ISLAMABAD:The federal government is finalizing structural changes for the upcoming fiscal year's budget, focusing heavily on widening the tax net and enhancing revenue collection. According to official sources, significant policy shifts are anticipated across business operations and the import sector. Prime Minister Shehbaz Sharif reiterated that while fiscal consolidation and expanding the tax base remain crucial, the government is parallelly introducing targeted relief measures for trade and industry.
Export-Led Growth: Abolition of 1% Advance Tax for Exporters
In a major move to stimulate domestic exports, the government is considering a proposal to abolish the 1% advance tax currently levied on exporters. Sources reveal that additional fiscal incentives and tax relief packages have been recommended to optimize manufacturing output and lower the cost of doing business for the export sector.

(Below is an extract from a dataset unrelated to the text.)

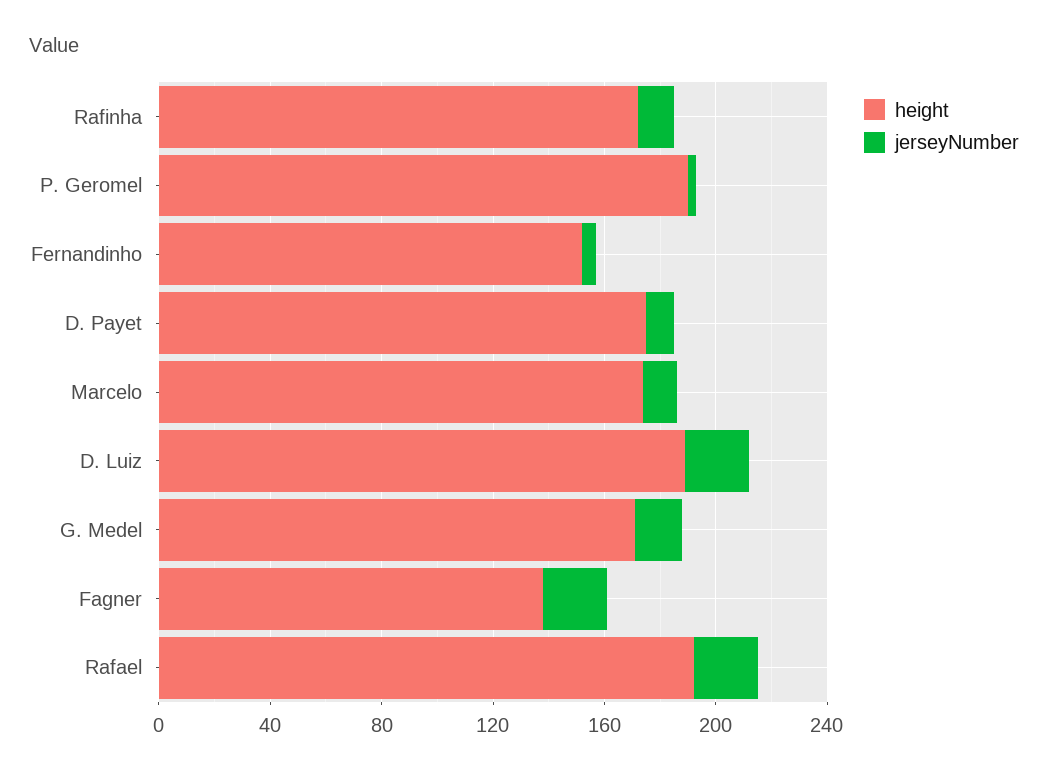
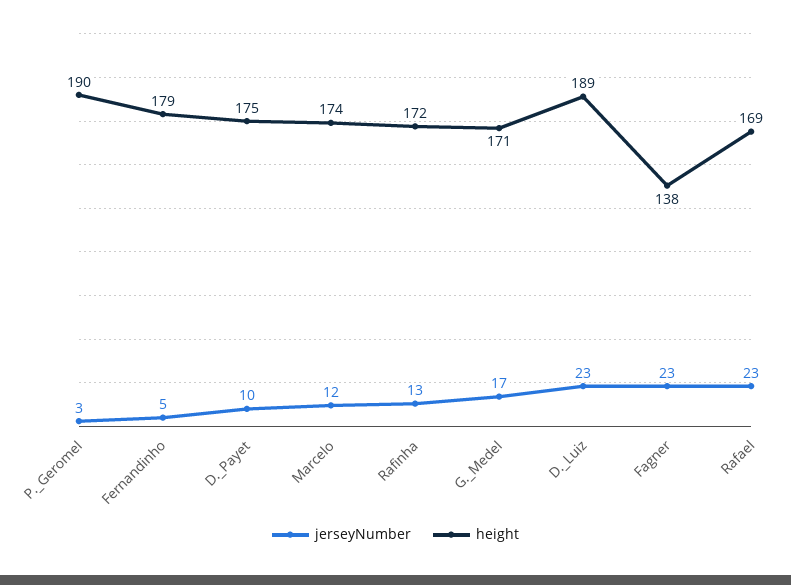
height, Fernandinho: 150 -> 179
height, Rafael: 190 -> 169

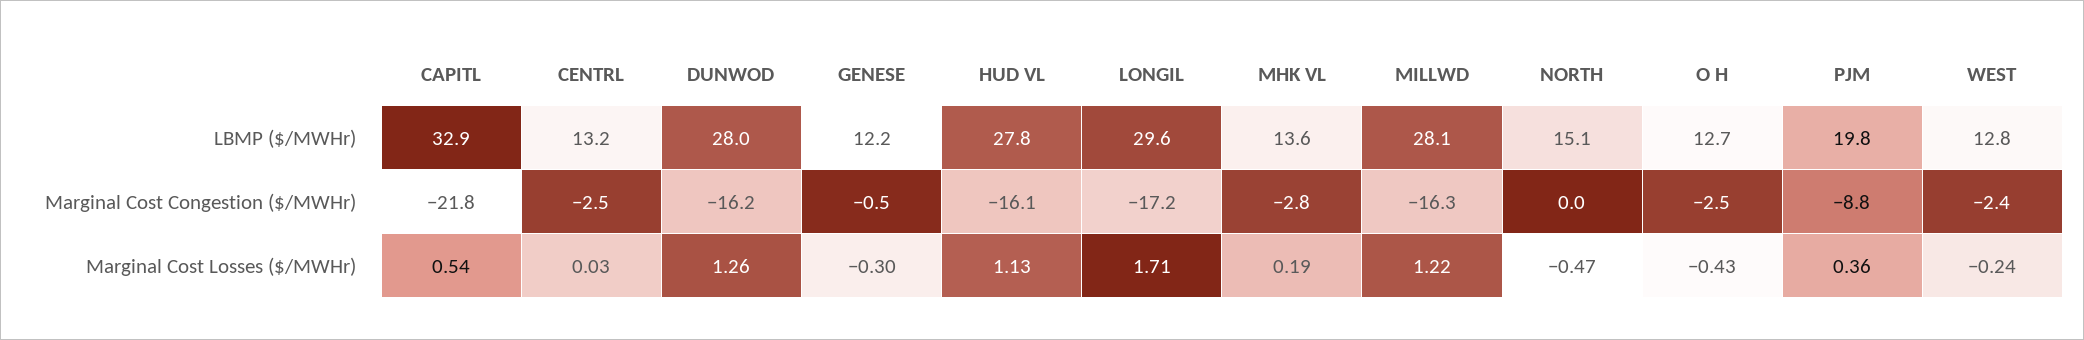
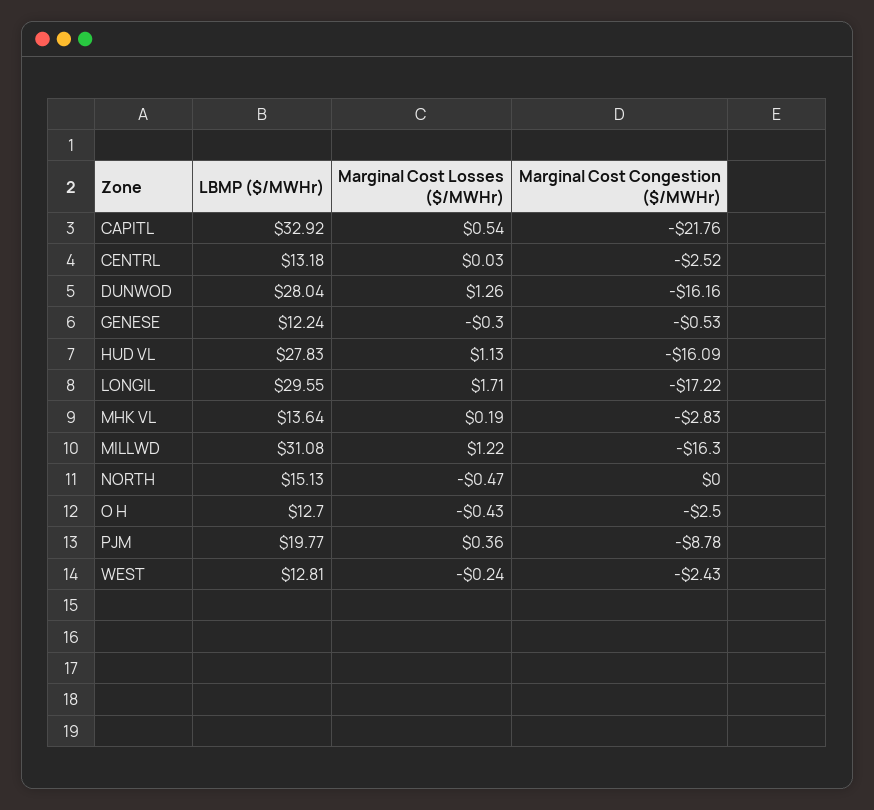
MILLWD, LBMP ($/MWHr): 28.1 -> 31.08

Import Duty Reductions on Cosmetics, Skincare, and Machinery
The upcoming budget is expected to extend customs duty rationalization to several consumer goods and commercial machinery:
Cosmetics & Cosmetics Raw Material: Import duties on makeup products are proposed to be slashed from 44% to 40%.
Commercial Equipment: Tax relief is on the cards for specialized machinery imported by beauty parlors, health/fitness centers, and clinical facilities.
Personal Care Products: Duties on everyday personal care items—including sunblock, sunscreen, shaving cream, aftershave, and body lotions—are recommended for reduction, likely lowering retail prices.
Enhancing Sales Tax Compliance: Mandatory Retail Price Printing
To ensure rigorous sales tax compliance and streamline revenue documentation, the government plans to enforce strict retail packaging rules. It will be legally mandatory to print retail prices on essential consumer food items, including infant formula milk, ketchup, ghee, cooking oil, and packaged tea. This step aims to capture real-time sales data and plug revenue leakages at the retail stage.
Doubling Climate Levy and Phasing Out Tax Exemptions
To fund environmental initiatives and meet revenue targets, the government is considering doubling the Climate Levy on petroleum products from Rs. 2.5 to Rs. 5 per liter. Furthermore, proposals have been drafted to phase out or eliminate certain transitional tax exemptions previously granted to the newly merged districts (formerly FATA/PATA).
The final approval and statutory execution of these budgetary proposals will be officially unveiled during the formal presentation of the Federal Budget in the National Assembly.